INSTRUCTIONS TO FOLLOW: The listing is to be transcribed in full, with its images left out.

EXERCISE MATERIAL:
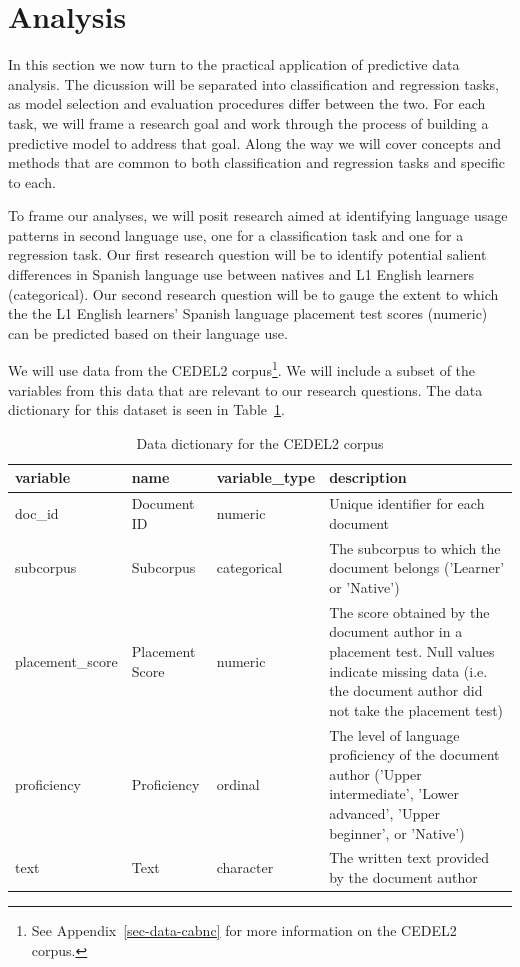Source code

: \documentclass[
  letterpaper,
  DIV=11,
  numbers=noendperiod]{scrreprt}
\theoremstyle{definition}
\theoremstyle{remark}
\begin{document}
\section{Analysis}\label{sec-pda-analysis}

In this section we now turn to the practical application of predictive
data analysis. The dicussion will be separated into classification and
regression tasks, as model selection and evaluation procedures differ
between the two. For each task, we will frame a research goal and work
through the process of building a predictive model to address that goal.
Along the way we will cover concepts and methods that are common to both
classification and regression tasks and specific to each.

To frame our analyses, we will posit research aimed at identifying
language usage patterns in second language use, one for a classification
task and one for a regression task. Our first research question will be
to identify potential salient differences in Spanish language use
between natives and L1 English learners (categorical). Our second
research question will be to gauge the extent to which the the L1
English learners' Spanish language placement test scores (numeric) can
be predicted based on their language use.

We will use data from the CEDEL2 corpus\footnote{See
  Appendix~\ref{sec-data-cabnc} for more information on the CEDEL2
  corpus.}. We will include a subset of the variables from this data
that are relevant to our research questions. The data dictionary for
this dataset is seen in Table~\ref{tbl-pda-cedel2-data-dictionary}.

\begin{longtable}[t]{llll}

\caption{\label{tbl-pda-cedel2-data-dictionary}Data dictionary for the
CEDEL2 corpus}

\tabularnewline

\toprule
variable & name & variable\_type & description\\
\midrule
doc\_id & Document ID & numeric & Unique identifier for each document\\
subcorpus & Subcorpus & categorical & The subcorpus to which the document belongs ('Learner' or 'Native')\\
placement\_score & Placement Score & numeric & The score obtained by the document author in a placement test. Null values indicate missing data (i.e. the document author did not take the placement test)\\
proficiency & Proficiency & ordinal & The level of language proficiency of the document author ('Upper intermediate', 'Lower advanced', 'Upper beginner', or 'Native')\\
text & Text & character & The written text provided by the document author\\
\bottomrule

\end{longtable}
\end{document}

REPLY:
Source code

: \documentclass[
  letterpaper,
  DIV=11,
  numbers=noendperiod]{scrreprt}
\theoremstyle{definition}
\theoremstyle{remark}
\begin{document}
\section{Analysis}\label{sec-pda-analysis}

In this section we now turn to the practical application of predictive
data analysis. The dicussion will be separated into classification and
regression tasks, as model selection and evaluation procedures differ
between the two. For each task, we will frame a research goal and work
through the process of building a predictive model to address that goal.
Along the way we will cover concepts and methods that are common to both
classification and regression tasks and specific to each.

To frame our analyses, we will posit research aimed at identifying
language usage patterns in second language use, one for a classification
task and one for a regression task. Our first research question will be
to identify potential salient differences in Spanish language use
between natives and L1 English learners (categorical). Our second
research question will be to gauge the extent to which the the L1
English learners' Spanish language placement test scores (numeric) can
be predicted based on their language use.

We will use data from the CEDEL2 corpus\footnote{See
  Appendix~\ref{sec-data-cabnc} for more information on the CEDEL2
  corpus.}. We will include a subset of the variables from this data
that are relevant to our research questions. The data dictionary for
this dataset is seen in Table~\ref{tbl-pda-cedel2-data-dictionary}.

\begin{longtable}[t]{llll}

\caption{\label{tbl-pda-cedel2-data-dictionary}Data dictionary for the
CEDEL2 corpus}

\tabularnewline

\toprule
variable & name & variable\_type & description\\
\midrule
doc\_id & Document ID & numeric & Unique identifier for each document\\
subcorpus & Subcorpus & categorical & The subcorpus to which the document belongs ('Learner' or 'Native')\\
placement\_score & Placement Score & numeric & The score obtained by the document author in a placement test. Null values indicate missing data (i.e. the document author did not take the placement test)\\
proficiency & Proficiency & ordinal & The level of language proficiency of the document author ('Upper intermediate', 'Lower advanced', 'Upper beginner', or 'Native')\\
text & Text & character & The written text provided by the document author\\
\bottomrule

\end{longtable}
\end{document}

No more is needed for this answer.